Records for the task:
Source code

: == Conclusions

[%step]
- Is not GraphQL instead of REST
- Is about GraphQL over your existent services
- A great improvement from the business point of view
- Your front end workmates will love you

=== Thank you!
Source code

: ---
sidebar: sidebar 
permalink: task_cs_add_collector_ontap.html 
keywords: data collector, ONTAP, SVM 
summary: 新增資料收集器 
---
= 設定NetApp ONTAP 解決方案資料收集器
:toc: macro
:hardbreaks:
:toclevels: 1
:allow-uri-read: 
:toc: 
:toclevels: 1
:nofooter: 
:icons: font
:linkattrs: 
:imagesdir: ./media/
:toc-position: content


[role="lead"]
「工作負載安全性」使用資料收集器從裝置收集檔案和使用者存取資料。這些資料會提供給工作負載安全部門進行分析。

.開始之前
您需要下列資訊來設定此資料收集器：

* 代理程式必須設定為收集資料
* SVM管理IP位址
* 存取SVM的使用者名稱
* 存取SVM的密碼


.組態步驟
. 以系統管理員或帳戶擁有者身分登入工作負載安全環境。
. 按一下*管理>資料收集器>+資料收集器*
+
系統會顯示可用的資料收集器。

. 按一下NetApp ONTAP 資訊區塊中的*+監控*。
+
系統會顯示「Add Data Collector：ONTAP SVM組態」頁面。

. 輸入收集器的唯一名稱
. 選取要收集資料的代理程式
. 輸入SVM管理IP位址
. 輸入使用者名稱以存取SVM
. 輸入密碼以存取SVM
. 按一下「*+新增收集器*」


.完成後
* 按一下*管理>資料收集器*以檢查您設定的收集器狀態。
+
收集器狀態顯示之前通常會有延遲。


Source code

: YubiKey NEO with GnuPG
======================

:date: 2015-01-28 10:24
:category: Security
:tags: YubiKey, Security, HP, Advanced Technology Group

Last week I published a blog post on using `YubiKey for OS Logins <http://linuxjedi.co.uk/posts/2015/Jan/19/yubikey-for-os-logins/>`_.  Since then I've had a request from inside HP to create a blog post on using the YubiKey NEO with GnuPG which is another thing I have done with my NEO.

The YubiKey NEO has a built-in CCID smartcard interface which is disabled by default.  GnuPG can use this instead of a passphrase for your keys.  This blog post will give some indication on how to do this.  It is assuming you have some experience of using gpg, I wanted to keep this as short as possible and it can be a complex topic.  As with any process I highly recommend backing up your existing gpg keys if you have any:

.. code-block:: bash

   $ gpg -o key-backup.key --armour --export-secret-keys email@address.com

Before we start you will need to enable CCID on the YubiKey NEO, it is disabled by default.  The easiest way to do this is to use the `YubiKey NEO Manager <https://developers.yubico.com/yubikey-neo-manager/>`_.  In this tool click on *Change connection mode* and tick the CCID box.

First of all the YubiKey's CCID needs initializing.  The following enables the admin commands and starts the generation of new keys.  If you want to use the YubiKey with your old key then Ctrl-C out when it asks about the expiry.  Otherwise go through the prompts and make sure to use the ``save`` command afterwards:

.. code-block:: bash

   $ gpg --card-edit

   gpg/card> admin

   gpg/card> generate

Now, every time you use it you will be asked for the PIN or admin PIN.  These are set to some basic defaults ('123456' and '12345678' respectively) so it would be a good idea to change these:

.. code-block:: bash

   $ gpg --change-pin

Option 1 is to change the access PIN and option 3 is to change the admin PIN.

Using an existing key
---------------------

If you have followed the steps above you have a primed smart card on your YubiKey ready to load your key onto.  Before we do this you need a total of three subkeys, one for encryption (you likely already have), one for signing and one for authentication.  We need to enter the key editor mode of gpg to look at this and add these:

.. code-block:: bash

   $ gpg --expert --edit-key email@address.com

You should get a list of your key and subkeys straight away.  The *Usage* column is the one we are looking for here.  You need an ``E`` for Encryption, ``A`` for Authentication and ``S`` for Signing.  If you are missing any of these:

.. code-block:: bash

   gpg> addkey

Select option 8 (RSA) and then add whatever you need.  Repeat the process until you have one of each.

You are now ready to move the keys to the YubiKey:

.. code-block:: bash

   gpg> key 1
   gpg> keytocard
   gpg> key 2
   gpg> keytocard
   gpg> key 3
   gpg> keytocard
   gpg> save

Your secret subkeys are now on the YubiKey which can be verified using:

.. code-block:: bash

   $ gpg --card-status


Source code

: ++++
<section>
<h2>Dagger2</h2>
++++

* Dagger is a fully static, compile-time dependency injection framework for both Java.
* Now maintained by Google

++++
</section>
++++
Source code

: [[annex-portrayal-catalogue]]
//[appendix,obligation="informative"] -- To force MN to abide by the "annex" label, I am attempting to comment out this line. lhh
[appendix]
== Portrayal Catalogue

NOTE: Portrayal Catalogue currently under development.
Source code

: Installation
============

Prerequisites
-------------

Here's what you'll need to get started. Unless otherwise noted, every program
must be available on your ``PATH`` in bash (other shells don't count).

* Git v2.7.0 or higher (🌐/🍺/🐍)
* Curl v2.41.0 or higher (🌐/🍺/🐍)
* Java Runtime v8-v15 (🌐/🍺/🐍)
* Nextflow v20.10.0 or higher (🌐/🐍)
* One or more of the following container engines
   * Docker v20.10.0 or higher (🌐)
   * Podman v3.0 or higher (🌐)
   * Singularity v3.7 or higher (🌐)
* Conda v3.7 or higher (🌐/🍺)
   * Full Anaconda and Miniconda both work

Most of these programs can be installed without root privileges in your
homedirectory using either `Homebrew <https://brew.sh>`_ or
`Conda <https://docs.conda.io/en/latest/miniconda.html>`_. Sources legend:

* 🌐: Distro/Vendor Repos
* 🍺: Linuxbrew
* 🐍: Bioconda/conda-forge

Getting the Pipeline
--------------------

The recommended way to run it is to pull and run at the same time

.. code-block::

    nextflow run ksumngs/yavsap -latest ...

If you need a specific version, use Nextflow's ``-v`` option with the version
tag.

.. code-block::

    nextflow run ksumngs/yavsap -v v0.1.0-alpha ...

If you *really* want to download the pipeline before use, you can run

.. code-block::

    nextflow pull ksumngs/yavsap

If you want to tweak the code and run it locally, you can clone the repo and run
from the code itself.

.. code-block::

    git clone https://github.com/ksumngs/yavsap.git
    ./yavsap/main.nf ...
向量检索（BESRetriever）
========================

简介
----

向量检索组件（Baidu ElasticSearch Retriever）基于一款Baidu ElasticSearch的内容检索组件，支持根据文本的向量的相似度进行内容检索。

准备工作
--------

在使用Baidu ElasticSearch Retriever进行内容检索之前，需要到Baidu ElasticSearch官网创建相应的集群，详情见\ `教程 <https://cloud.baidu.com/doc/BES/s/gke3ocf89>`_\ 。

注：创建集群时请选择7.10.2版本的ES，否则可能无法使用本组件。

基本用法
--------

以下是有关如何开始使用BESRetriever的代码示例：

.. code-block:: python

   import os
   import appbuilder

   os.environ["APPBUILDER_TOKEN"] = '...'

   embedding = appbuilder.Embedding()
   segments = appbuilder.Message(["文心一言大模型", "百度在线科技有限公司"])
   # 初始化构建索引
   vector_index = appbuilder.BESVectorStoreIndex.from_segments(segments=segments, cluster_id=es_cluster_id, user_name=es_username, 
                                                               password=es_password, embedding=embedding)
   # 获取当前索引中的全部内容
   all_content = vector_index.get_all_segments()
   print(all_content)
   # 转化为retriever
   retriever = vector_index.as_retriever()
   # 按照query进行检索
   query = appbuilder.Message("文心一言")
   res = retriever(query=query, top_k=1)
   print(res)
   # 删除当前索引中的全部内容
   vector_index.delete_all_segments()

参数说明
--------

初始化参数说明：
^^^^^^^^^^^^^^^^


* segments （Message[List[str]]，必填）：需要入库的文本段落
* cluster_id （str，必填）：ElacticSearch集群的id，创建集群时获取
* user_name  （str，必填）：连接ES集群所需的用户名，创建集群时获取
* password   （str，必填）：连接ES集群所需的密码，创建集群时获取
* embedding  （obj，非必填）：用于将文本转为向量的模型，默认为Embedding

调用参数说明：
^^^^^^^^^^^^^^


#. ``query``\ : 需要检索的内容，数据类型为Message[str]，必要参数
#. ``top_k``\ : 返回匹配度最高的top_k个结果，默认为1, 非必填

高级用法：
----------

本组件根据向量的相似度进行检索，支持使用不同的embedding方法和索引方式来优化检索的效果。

Work task:
Copy out every line of the data that includes the word "https".

Exercise response:
Before we start you will need to enable CCID on the YubiKey NEO, it is disabled by default.  The easiest way to do this is to use the `YubiKey NEO Manager <https://developers.yubico.com/yubikey-neo-manager/>`_.  In this tool click on *Change connection mode* and tick the CCID box.
homedirectory using either `Homebrew <https://brew.sh>`_ or
`Conda <https://docs.conda.io/en/latest/miniconda.html>`_. Sources legend:
    git clone https://github.com/ksumngs/yavsap.git
在使用Baidu ElasticSearch Retriever进行内容检索之前，需要到Baidu ElasticSearch官网创建相应的集群，详情见\ `教程 <https://cloud.baidu.com/doc/BES/s/gke3ocf89>`_\ 。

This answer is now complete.